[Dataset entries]
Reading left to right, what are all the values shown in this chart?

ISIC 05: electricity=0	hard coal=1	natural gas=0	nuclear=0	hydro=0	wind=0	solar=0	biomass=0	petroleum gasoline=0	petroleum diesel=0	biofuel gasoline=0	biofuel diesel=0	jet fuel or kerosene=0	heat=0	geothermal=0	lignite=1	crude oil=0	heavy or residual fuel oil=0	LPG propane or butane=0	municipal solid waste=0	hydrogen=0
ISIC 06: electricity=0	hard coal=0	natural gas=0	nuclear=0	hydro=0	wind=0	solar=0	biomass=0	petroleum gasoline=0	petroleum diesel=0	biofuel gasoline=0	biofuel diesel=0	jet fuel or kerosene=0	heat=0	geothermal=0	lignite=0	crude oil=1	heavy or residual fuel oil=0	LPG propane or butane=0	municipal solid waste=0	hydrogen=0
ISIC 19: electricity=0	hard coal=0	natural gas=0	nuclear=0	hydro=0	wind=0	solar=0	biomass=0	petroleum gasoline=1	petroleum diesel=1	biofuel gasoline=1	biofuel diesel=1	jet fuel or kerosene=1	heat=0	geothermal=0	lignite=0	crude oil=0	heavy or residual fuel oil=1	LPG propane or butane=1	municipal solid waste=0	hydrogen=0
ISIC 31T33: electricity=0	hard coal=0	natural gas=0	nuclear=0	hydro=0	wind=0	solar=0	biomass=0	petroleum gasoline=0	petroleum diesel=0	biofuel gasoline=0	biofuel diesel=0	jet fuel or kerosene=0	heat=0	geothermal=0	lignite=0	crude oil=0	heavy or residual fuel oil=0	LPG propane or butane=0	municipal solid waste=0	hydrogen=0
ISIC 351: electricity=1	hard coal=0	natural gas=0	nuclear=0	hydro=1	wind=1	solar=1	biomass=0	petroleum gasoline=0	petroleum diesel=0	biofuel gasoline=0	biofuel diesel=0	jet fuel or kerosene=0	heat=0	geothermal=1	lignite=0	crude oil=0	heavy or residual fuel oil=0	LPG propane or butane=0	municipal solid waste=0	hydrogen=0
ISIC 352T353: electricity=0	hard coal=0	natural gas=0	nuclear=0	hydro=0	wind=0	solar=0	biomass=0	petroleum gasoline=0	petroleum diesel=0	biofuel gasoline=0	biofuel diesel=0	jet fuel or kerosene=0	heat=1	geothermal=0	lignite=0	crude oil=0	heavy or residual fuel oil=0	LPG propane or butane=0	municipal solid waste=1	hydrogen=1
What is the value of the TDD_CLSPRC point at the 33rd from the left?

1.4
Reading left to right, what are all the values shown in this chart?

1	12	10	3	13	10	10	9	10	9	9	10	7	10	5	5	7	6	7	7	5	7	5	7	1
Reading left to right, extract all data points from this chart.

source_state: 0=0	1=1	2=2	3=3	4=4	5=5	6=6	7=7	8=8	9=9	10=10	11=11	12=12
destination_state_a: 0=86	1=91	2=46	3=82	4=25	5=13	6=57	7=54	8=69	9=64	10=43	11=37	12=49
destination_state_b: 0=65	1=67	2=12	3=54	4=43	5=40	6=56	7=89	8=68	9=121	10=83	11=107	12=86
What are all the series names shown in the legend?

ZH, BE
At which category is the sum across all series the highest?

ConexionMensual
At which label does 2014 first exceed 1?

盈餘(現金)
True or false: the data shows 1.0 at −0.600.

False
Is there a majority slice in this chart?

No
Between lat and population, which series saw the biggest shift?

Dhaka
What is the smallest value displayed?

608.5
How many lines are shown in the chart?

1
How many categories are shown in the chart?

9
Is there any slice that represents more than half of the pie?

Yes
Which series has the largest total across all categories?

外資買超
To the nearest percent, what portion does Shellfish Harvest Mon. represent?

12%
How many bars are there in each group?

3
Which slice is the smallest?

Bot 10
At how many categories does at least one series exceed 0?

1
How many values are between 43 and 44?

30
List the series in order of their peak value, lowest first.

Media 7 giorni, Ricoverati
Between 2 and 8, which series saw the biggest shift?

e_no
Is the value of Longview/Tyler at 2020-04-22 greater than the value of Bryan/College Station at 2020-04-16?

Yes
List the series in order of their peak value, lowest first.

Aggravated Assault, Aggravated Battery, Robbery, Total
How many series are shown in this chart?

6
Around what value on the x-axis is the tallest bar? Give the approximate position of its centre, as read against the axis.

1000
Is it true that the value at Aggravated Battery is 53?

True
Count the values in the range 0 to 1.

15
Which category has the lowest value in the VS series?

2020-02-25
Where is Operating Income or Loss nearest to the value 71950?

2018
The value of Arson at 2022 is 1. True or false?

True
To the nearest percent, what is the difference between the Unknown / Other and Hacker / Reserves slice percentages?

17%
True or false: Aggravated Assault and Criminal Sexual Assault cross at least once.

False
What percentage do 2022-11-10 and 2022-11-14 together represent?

# TASK TO CARRY OUT
Select every line of the records above that contains the word "Battery". Treat uppercase and lowercase letters as different.

# EXERCISE ANSWER
Aggravated Assault, Aggravated Battery, Robbery, Total
Is it true that the value at Aggravated Battery is 53?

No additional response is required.